As medicine enters the 21st century, diseases that cause permanent injury, loss, or death of organ parts continue to pose a major health issue. Even with increasing emphasis on preventive and personalized medicine, for the foreseeable future, organ-damaging diseases will continue to debilitate large segments of the world’s population. Stroke, heart attacks, osteoporosis, and neurodegeneration all involve either death or irreplaceable loss of organ parts.
Historically, transplantation and tissue engineering have partially addressed the need for organ repair and regeneration. But donor shortage and long-term medical complications limit their impact. The development of systematic methods to design and generate new organ parts has the potential to transform medicine. At present, however, there is no unified discipline that integrates our knowledge and discoveries about
- organ development
- gene and protein regulatory networks
- design principles
- progenitor and stem cells
- tissue engineering
into a systematic framework that can be used to generate organ parts to improve patient treatment. Indeed, such an undertaking requires the development of new ways of scientific thinking that do not yet exist.

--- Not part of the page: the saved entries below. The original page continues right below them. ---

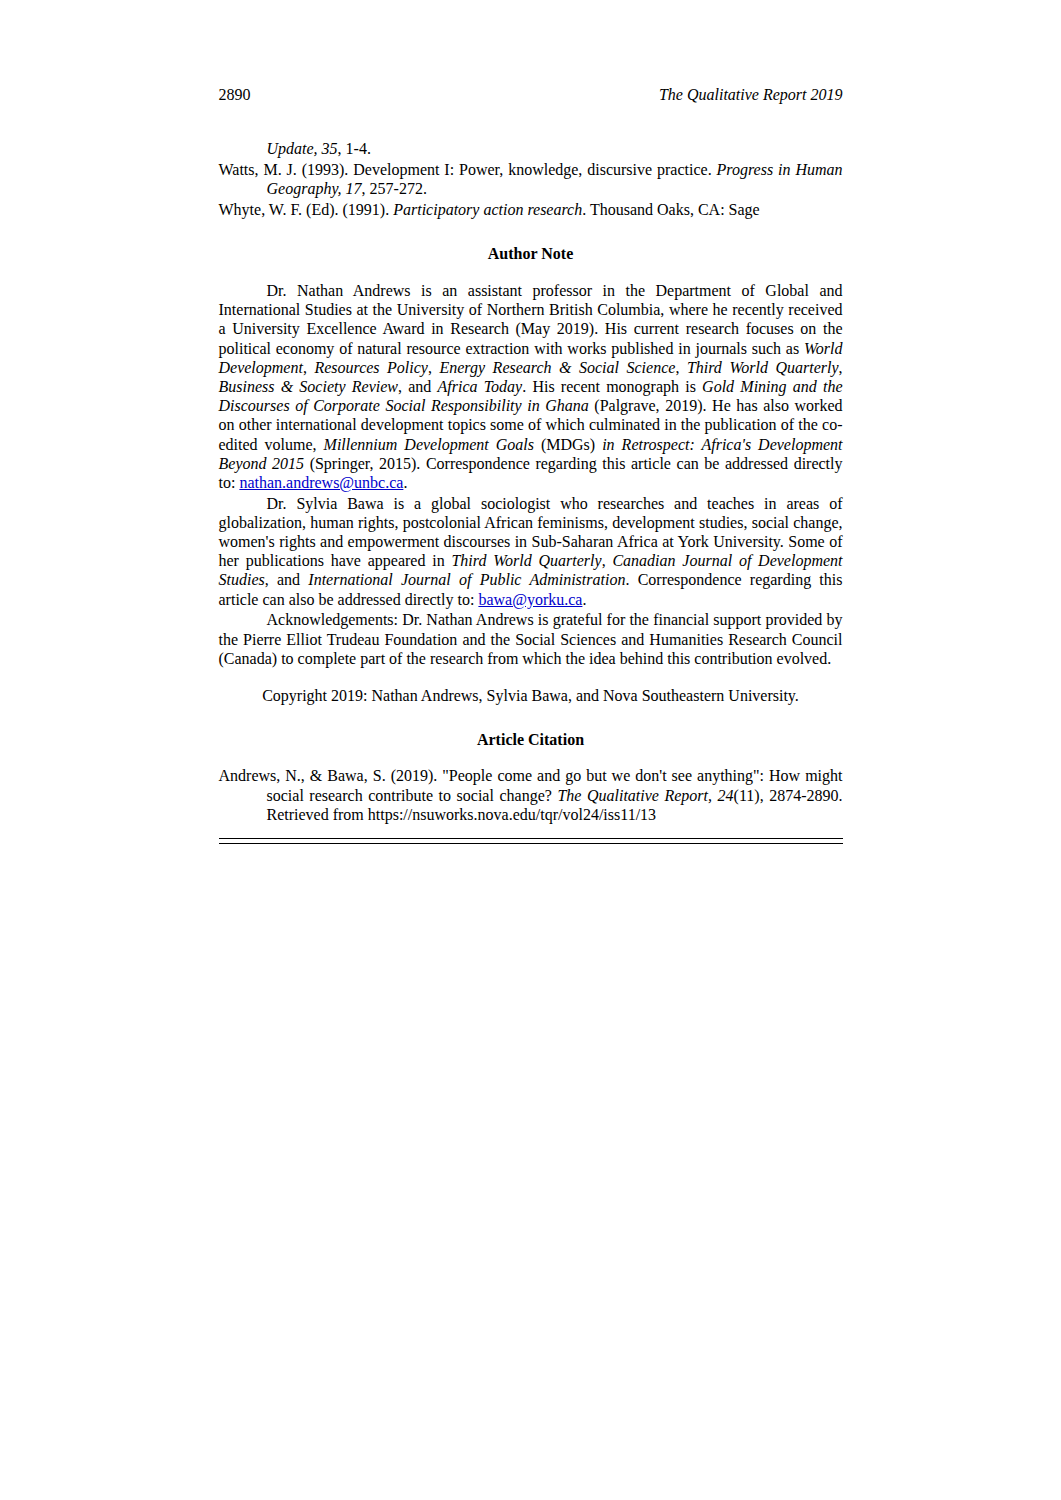2890 The Qualitative Report 2019
Update, 35, 1-4.
Watts, M. J. (1993). Development I: Power, knowledge, discursive practice. Progress in Human Geography, 17, 257-272.
Whyte, W. F. (Ed). (1991). Participatory action research. Thousand Oaks, CA: Sage
Author Note
Dr. Nathan Andrews is an assistant professor in the Department of Global and International Studies at the University of Northern British Columbia, where he recently received a University Excellence Award in Research (May 2019). His current research focuses on the political economy of natural resource extraction with works published in journals such as World Development, Resources Policy, Energy Research & Social Science, Third World Quarterly, Business & Society Review, and Africa Today. His recent monograph is Gold Mining and the Discourses of Corporate Social Responsibility in Ghana (Palgrave, 2019). He has also worked on other international development topics some of which culminated in the publication of the co-edited volume, Millennium Development Goals (MDGs) in Retrospect: Africa's Development Beyond 2015 (Springer, 2015). Correspondence regarding this article can be addressed directly to: nathan.andrews@unbc.ca.
Dr. Sylvia Bawa is a global sociologist who researches and teaches in areas of globalization, human rights, postcolonial African feminisms, development studies, social change, women's rights and empowerment discourses in Sub-Saharan Africa at York University. Some of her publications have appeared in Third World Quarterly, Canadian Journal of Development Studies, and International Journal of Public Administration. Correspondence regarding this article can also be addressed directly to: bawa@yorku.ca.
Acknowledgements: Dr. Nathan Andrews is grateful for the financial support provided by the Pierre Elliot Trudeau Foundation and the Social Sciences and Humanities Research Council (Canada) to complete part of the research from which the idea behind this contribution evolved.
Copyright 2019: Nathan Andrews, Sylvia Bawa, and Nova Southeastern University.
Article Citation
Andrews, N., & Bawa, S. (2019). "People come and go but we don't see anything": How might social research contribute to social change? The Qualitative Report, 24(11), 2874-2890. Retrieved from https://nsuworks.nova.edu/tqr/vol24/iss11/13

Fortunately, independent scientific advances have converged to make it uniquely opportune to take a fresh, bold approach to the previously insurmountable grand challenge of designing and generating new organ parts, especially mobile tracking app. The integration of knowledge and principles from disparate fields, including
- genetics and genomics
- developmental biology
- computational science and bioinformatics
- bioengineering and materials science
is the purview of systems biology: the study of complex biological processes to understand how individual components interact on a global scale to generate specific biological structures, functions and behaviors.